Fig. 5.

The lipid metabolism pathway and Pparα are miR-21 targets in kidney injury. (A) De-repressed genes from microarray analysis of UUO kidneys from miR-21^-/- or miR-21^+/+ mice by biological process. Green bars highlight lipid metabolism (B) Heat map (blue-low, red, high) comparing lipid metabolism genes that are over-represented in Pparα transgenic mouse muscle with miR-21 deficient UUO kidneys (C) Photomicrogaphs showing expression of Pparα in normal and UUO kidney. (D) Q-PCR for Ppara transcripts normalized to Gapdh in miR-21^-/- or miR-21^+/+ mice. (E-F) Western blot (F) and band intensity quantification (E) for Pparα in UUO kidneys from miR-21^-/- or miR-21^+/+ mice. (G-H) Q-PCR and Western blot of confluent monolayers of primary epithelial cultures for Pparα from kidneys from miR-21^-/- or miR-21^+/+ mice, in normal culture conditions or following 24h of hypoxia.

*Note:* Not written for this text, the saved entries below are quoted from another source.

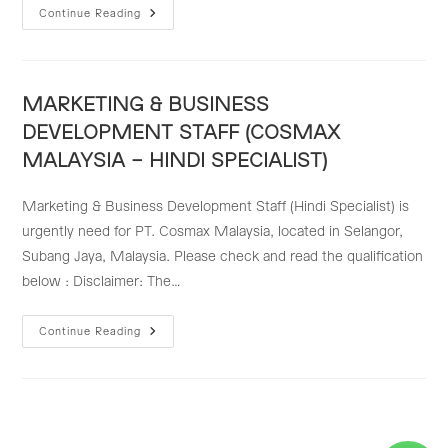
STRATEGIC
Continue Reading
MARKETING
STAFF
–
COSMAX
MALAYSIA
MARKETING & BUSINESS
DEVELOPMENT STAFF (COSMAX
MALAYSIA – HINDI SPECIALIST)
Marketing & Business Development Staff (Hindi Specialist) is
urgently need for PT. Cosmax Malaysia, located in Selangor,
Subang Jaya, Malaysia. Please check and read the qualification
below : Disclaimer: The…
MARKETING
Continue Reading
&
BUSINESS
DEVELOPMENT
STAFF
(COSMAX
MALAYSIA
–
HINDI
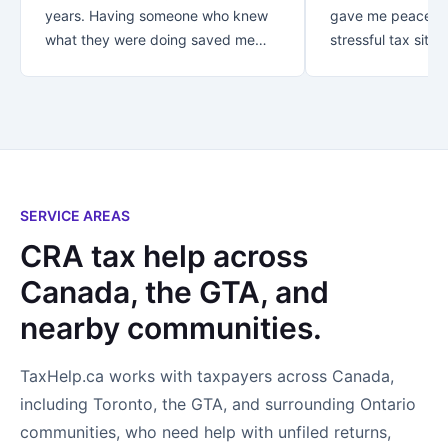
years. Having someone who knew
gave me peace of
what they were doing saved me
stressful tax situat
over $30K!! Thank you for your
recommend Danish
great customer service.. from first
with your taxes.
contact you let me know that my
business was appreciated and
important to you. *Special thanks
to Rezaul who looked after me! I
not only found an accountant..I
SERVICE AREAS
found a new friend!
CRA tax help across
Canada, the GTA, and
nearby communities.
TaxHelp.ca works with taxpayers across Canada,
including Toronto, the GTA, and surrounding Ontario
communities, who need help with unfiled returns,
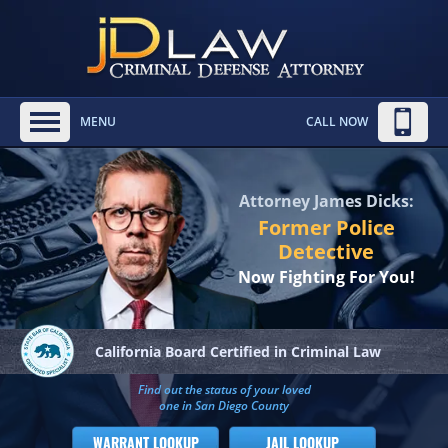
MENU
CALL NOW
Attorney James Dicks:
Former Police
Detective
Now Fighting For You!
California Board
Certified in Criminal Law
Find out the status of your loved
one in San Diego County
WARRANT LOOKUP
JAIL LOOKUP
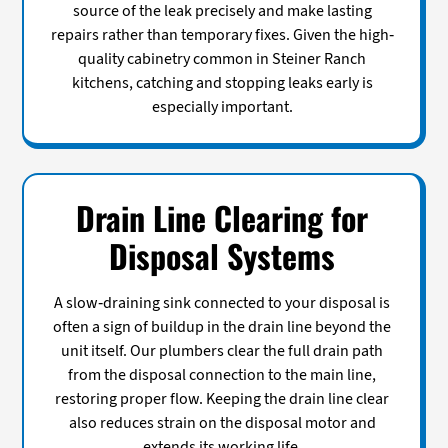
source of the leak precisely and make lasting
repairs rather than temporary fixes. Given the high-
quality cabinetry common in Steiner Ranch
kitchens, catching and stopping leaks early is
especially important.
Drain Line Clearing for
Disposal Systems
A slow-draining sink connected to your disposal is
often a sign of buildup in the drain line beyond the
unit itself. Our plumbers clear the full drain path
from the disposal connection to the main line,
restoring proper flow. Keeping the drain line clear
also reduces strain on the disposal motor and
extends its working life.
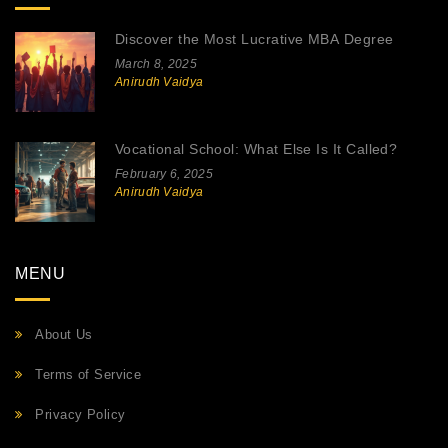
Discover the Most Lucrative MBA Degree
March 8, 2025
Anirudh Vaidya
Vocational School: What Else Is It Called?
February 6, 2025
Anirudh Vaidya
MENU
About Us
Terms of Service
Privacy Policy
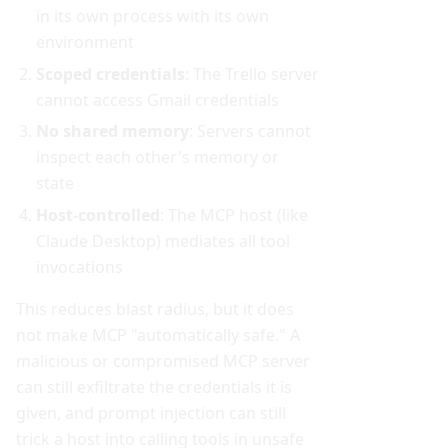
in its own process with its own
environment
Scoped credentials
: The Trello server
cannot access Gmail credentials
No shared memory
: Servers cannot
inspect each other's memory or
state
Host-controlled
: The MCP host (like
Claude Desktop) mediates all tool
invocations
This reduces blast radius, but it does
not make MCP "automatically safe." A
malicious or compromised MCP server
can still exfiltrate the credentials it is
given, and prompt injection can still
trick a host into calling tools in unsafe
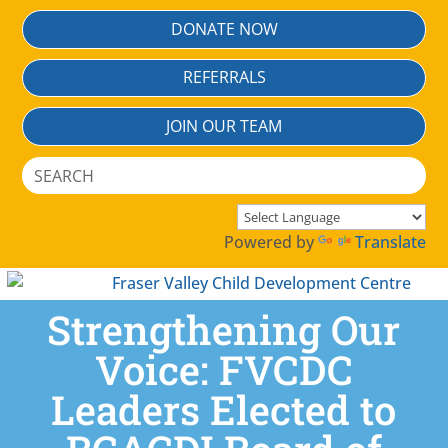
Skip
DONATE NOW
To
Content
REFERRALS
JOIN OUR TEAM
Search
for:
Powered by
Translate
Strengthening Our
Voice: FVCDC
Leaders Elected to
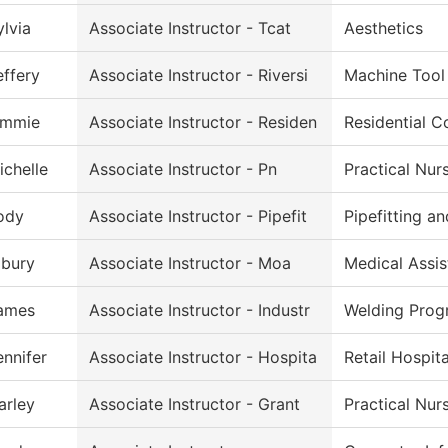
ylvia
Associate Instructor - Tcat
Aesthetics
effery
Associate Instructor - Riversi
Machine Tool
immie
Associate Instructor - Residen
Residential C
ichelle
Associate Instructor - Pn
Practical Nur
ody
Associate Instructor - Pipefit
Pipefitting a
lbury
Associate Instructor - Moa
Medical Assis
ames
Associate Instructor - Industr
Welding Prog
ennifer
Associate Instructor - Hospita
Retail Hospit
arley
Associate Instructor - Grant
Practical Nur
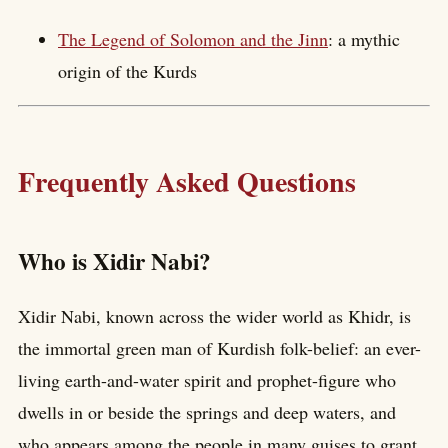
The Legend of Solomon and the Jinn
: a mythic
origin of the Kurds
Frequently Asked Questions
Who is Xidir Nabi?
Xidir Nabi, known across the wider world as Khidr, is
the immortal green man of Kurdish folk-belief: an ever-
living earth-and-water spirit and prophet-figure who
dwells in or beside the springs and deep waters, and
who appears among the people in many guises to grant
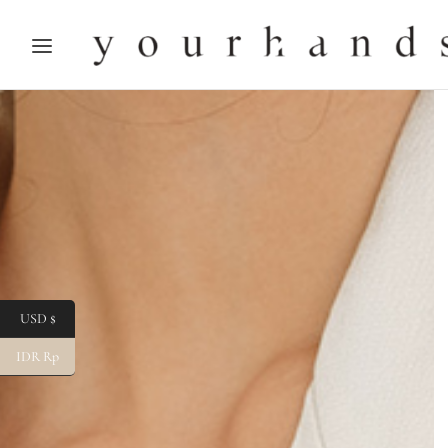
USD $
IDR Rp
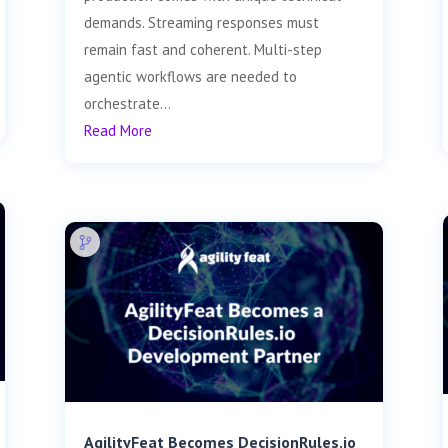
demands. Streaming responses must
remain fast and coherent. Multi-step
agentic workflows are needed to
orchestrate...
Read More
AgilityFeat Becomes DecisionRules.io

Schema (J) and characterization (K-N) of the response of kidneys to UUO injury during over-expression of Pparα in androgen sensitive conditional KAP2-Ppara transgenic female mice. (K) Ppara expression in normal kidneys 5d after implantation of testosterone (t) or sham. (L) Q-PCR quantification of Mcad transcripts, (M) Western Blot and quantification of αSMA in sham or UUO kidneys of Kap2-Ppara or WT mice treated with testosterone and (N) Quantification of Sirius red stained fibrosis. (P-R) Characterization of the response of Ppara^-/- kidneys to anti-miR21 administration. Graphs quantifying Sirius red stained fibrosis (P) and Collagen transcript quantification in UUO or sham surgery kidneys (Q), or epithelial injury scores (R) in UUO kidneys. (n= 3-7/group. * P<0.05, **P<0.01. Bar = 100μm).